Pour Howard Becker, contrairement à Pierre Bourdieu, la sociologie n’était pas un « sport de combat ». C’était un jeu. Un des plus sérieux qui soient, certes. Mais un jeu dans lequel le plaisir, l’échange et l’improvisation ont la plus grande place.


  1. Pour être plus précis ma remarque portait sur le fait que Becker utilise le concept d’« intégration » dans son analyse des mondes sociaux, un concept dont la connotation durkheimienne est difficile à nier, même si il ne s’entend pas dans l’approche interactionniste à l’échelle de la société dans son ensemble. Halbwachs ouvre cependant dans son article de 1920 une piste pour comprendre les appartenances multiples des individus et leur intégration à des groupes. Il discute dans Matière et société le rapport des individus à la société et la situation de ceux — particulièrement la classe ouvrière du fait du travail en relation directe avec la matière qu’elle accomplit — qui s’éloignent plus ou moins durablement de « la vie du groupe ». Il fait aussi référence aux communautés religieuses et à leur vie à l’écart de la société : « Quand plusieurs personnes s’entendent pour vivre hors du monde, loin du siècle, comme dans certaines communautés religieuses, ils sortent d’une société pour en créer une autre, plus étroite : ils sacrifient une partie de leurs relations avec les hommes au souci de multiplier et renforcer celles qui les unissent à un petit nombre d’entre eux. Il est naturel qu’on distingue ces fondateurs et ces membres d’associations, auxquels ne suffit pas la société commune, et qui, en quelque sorte, la dépassent, de ceux qui restent au-dessous d’elle. » (Maurice Halbwachs, « Matière et Société », Revue Philosophique de la France et de l’Étranger, T. 90 (Juillet à décembre 1920), pp. 88-122. 

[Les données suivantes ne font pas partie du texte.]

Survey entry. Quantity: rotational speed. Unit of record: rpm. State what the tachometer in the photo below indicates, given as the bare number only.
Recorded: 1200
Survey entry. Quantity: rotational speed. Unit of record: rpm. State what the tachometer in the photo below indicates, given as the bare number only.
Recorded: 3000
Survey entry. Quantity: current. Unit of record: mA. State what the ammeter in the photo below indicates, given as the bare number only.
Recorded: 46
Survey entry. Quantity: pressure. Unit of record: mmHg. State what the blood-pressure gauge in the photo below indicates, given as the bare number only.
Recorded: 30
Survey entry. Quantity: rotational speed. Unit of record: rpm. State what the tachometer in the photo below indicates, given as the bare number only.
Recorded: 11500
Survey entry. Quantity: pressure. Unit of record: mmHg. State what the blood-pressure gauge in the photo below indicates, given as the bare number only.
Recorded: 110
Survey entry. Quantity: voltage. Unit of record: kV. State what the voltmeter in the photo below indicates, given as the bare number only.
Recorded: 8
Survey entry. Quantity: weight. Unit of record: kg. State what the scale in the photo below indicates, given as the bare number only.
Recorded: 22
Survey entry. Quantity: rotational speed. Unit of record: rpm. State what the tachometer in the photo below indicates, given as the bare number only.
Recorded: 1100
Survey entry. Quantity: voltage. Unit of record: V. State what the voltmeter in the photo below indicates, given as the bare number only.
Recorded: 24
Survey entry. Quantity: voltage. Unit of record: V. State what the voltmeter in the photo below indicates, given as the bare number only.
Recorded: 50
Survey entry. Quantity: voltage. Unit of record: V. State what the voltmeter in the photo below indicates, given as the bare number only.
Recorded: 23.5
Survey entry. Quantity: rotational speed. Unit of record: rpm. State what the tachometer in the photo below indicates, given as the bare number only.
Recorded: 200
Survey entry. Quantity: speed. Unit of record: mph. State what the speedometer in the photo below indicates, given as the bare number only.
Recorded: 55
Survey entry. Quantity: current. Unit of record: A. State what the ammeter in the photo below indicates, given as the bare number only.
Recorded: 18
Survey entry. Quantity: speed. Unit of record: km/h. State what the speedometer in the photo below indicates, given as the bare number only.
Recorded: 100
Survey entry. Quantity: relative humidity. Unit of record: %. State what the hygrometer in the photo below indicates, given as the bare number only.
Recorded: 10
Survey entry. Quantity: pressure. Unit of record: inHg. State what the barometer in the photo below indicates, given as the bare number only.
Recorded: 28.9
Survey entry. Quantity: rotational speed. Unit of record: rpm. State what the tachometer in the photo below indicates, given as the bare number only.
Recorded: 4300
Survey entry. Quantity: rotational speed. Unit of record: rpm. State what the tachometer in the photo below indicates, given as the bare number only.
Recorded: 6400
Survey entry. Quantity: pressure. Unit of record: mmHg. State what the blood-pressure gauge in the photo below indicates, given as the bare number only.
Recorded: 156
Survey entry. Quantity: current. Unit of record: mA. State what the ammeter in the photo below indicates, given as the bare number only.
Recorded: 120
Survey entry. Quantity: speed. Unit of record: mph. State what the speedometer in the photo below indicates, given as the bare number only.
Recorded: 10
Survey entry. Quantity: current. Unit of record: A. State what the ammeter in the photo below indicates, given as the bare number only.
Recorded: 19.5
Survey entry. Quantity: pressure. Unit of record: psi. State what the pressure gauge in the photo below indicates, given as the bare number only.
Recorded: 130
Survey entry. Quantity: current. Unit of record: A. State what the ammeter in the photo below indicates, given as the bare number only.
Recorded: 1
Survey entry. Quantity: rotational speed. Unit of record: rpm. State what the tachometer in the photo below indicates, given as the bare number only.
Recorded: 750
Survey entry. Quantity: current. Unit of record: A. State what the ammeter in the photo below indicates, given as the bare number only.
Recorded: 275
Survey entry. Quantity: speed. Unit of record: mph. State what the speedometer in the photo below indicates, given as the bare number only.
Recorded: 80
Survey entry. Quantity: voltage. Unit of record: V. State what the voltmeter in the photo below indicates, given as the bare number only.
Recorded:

  2. Au moment où j’écris ces lignes, le site personnel de Howard Becker est toujours en ligne. Ce site contient un lien vers une boîte mail permettant de lui envoyer un message et des conseils délicatement ironiques aux nombreux étudiants qui le contactaient fréquemment pour lui demander de les aider à rédiger un essai sur lui… 

  3. Becker a rappelé à de nombreuses reprises son passé de pianiste de jazz. Il s’en est inspiré pour ouvrir des terrains de recherche et a écrit abondamment sur le canon jazzistique comme un exemple du fonctionnement « conventionnel » des mondes sociaux. Dans un article très récent, le sociologue britannique Les Back a insisté, à partir de nombreux exemples et d’entretiens avec des sociologues musiciens (dont Becker), sur les liens plus essentiels encore qui relient ces deux pratiques (la sociologie et la musique), notamment l’attention aux autres, la reconnaissance de l’importance de l’improvisation dans les interactions de la vie courante ou la capacité à sortir du monde académique et de se confronter à des normes et valeurs différentes de celles des universitaires.